## Written problem
Return every row below, copying each line without any change.

## Exercise material
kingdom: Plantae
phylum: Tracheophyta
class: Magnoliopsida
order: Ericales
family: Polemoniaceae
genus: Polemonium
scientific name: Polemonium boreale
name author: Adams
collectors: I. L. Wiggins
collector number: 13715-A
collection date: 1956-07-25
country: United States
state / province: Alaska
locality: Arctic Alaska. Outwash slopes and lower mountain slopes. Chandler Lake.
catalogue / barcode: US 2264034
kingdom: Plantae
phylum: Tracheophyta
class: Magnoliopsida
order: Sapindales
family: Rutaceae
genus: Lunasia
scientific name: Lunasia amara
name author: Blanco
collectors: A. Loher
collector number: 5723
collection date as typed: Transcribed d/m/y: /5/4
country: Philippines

## Final result
kingdom: Plantae
phylum: Tracheophyta
class: Magnoliopsida
order: Ericales
family: Polemoniaceae
genus: Polemonium
scientific name: Polemonium boreale
name author: Adams
collectors: I. L. Wiggins
collector number: 13715-A
collection date: 1956-07-25
country: United States
state / province: Alaska
locality: Arctic Alaska. Outwash slopes and lower mountain slopes. Chandler Lake.
catalogue / barcode: US 2264034
kingdom: Plantae
phylum: Tracheophyta
class: Magnoliopsida
order: Sapindales
family: Rutaceae
genus: Lunasia
scientific name: Lunasia amara
name author: Blanco
collectors: A. Loher
collector number: 5723
collection date as typed: Transcribed d/m/y: /5/4
country: Philippines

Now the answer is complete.